[podcast]http://edwardwillett.com/wp-content/uploads//2012/07/Edisons-Battery.mp3[/podcast]
Thomas Edison gave us many wonderful inventions, mainstays of 20th century life. However, since he died in 1931, you might be forgiven for asking, “What has he done for us lately?”
Him personally, not so much, what with being dead and all: but one of his inventions has just taken on new life, thanks to scientists at Stanford University.
Back in 1900, fully 28 percent of the cars built in the United States were electric. While they didn’t put out a lot of power (a kilowatt or two—by comparison, the Model T’s engine put out the equivalent of 15 kilowatts), they were considered viable alternatives, especially in the city.
And as Edison himself wrote, “There are no whirring and grinding gears with their numerous levers to confuse. There is not that almost terrifying uncertain throb and whirr of the powerful combustion engine. There is no water circulating system to get out of order—no dangerous and evil-smelling gasoline and no noise.”
Of course, in order to have a viable electric car, you had to have a viable rechargeable battery. King of the hill was the lead-acid battery. Invented in 1859, it was used in most electric cars until about 1900, when alternatives began to appear—including Thomas Edison’s invention, the nickel-iron battery.
His battery’s advantages included a virtually unlimited useful life and a much safer combination of ingredients. Its downside? A bank of nickel-iron batteries had roughly twice the volume and weight of a bank of lead-acid batteries with the same performance…and cost some $600 more, equivalent to a $10,000 surcharge on a modern car.
Whatever they’re made of, all batteries work more or less the same way. Every battery has three parts: an anode, a cathode, and the electrolyte. The cathode and anode (the positive and negative ends of a flashlight battery) are hooked up to an electrical circuit.

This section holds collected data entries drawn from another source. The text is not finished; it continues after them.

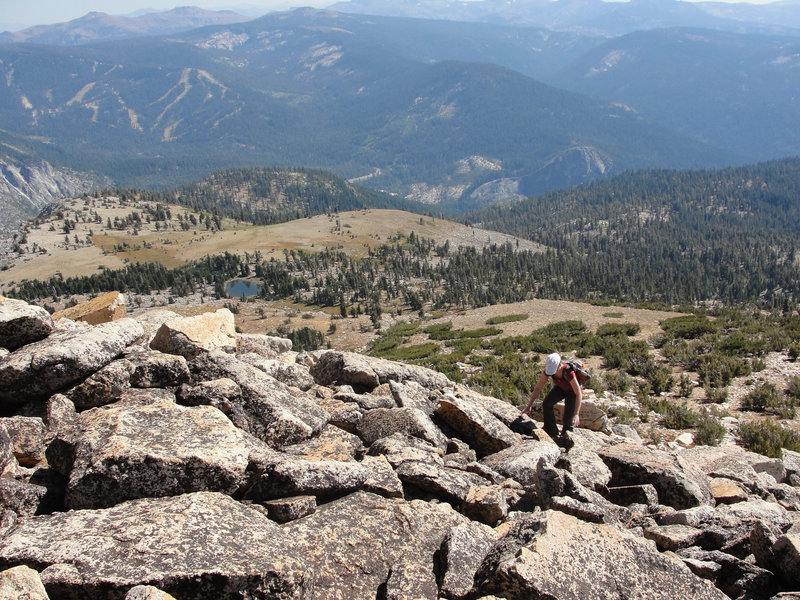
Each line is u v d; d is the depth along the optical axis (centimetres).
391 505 672
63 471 658
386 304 17450
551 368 1126
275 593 487
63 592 455
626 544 589
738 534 736
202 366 878
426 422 960
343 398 1058
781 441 1478
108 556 483
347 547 582
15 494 595
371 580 561
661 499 880
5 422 691
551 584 512
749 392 1934
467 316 5006
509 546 584
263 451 692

The electrochemical reaction in the battery causes electrons to build up at the anode, creating an imbalance between it and the cathode. The electrons naturally try to redress this imbalance—but they can’t get to the cathode inside the battery, because the electrolyte prevents it. Instead, they take the only path they can, through the electrical circuit.
Over time, this process eliminates the ability of the anode and cathode to supply electrons, and the battery goes dead. Some batteries can be recharged: changing the direction of the flow of electrons using an external power source reverses the electrochemical processes, restoring the anode and cathode to their original state.

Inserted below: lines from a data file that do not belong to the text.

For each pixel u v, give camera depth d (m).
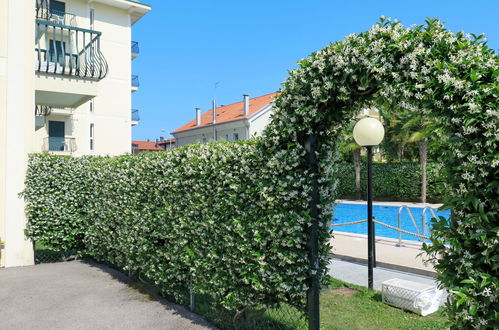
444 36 2.73
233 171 4.43
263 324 4.71
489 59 2.54
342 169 27.31
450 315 2.69
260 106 35.34
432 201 24.02
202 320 5.13
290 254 3.75
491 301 2.41
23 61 8.95
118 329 4.86
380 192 26.14
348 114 3.67
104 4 25.72
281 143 3.90
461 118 2.50
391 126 25.52
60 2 23.75
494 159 2.33
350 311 5.16
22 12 8.95
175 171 5.42
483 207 2.46
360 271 7.30
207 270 4.93
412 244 9.37
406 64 2.83
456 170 2.62
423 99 2.74
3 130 8.77
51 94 11.43
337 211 23.03
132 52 28.02
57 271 7.98
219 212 4.60
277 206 3.88
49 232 8.88
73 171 9.10
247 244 4.17
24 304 5.87
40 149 23.62
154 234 5.99
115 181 7.27
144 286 6.82
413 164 24.30
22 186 8.81
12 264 8.59
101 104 25.67
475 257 2.50
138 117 28.05
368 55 3.04
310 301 3.85
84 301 5.99
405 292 5.14
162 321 5.11
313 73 3.41
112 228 7.70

In Edison’s nickel-iron battery, the electrolyte was potassium or sodium hydroxide, rather than acid, and the battery contained no lead or other heavy metals, making it free of the risk of acid spills and reducing the environmental risk of its manufacturing and disposal. It was a popular backup power source for railroads and mines and other industrial uses for decades…but it largely went out of favor in the mid-1970s because of its drawbacks: slow to charge, slow to discharge.
That’s where Stanford University comes in. Honglie Dai, a professor of chemistry, and his colleagues found a way to create an ultrafast version of the nickel-iron battery that can be fully charged in about two minutes and discharged in less than half a minute, a thousand-fold increase in speed.
To do so they combined Edison’s old technology with cutting-edge nanotechnology. They used graphene—sheets of carbon only one atom thick—and multi-walled carbon nanotubes, consisting of about 10 concentric graphene sheets rolled together. By growing nanocrystals of iron oxide onto graphene, and nanocrystals of nickel hydroxide onto carbon nanotubes, they created a battery whose electrical charges could move much more quickly between the electrodes and the outside circuit.
Although this new style of nickel-iron battery, even if scaled up (Stanford’s version is only powerful enough to operate a flashlight) probably won’t replace lithium-ion batteries in today’s electric cars, it could assist lithium-ion batteries by giving them a power boost for faster acceleration and regenerative braking, and might be especially useful in emergency situations where things need to be charged very quickly.
More importantly, this work opens up the possibility of improving battery technology in general. “It’s different from traditional methods, where you simply mix materials together,” says Dai. “I think Thomas Edison would be happy to see this progress.”
In fact, you might say he’d get a real charge out of it.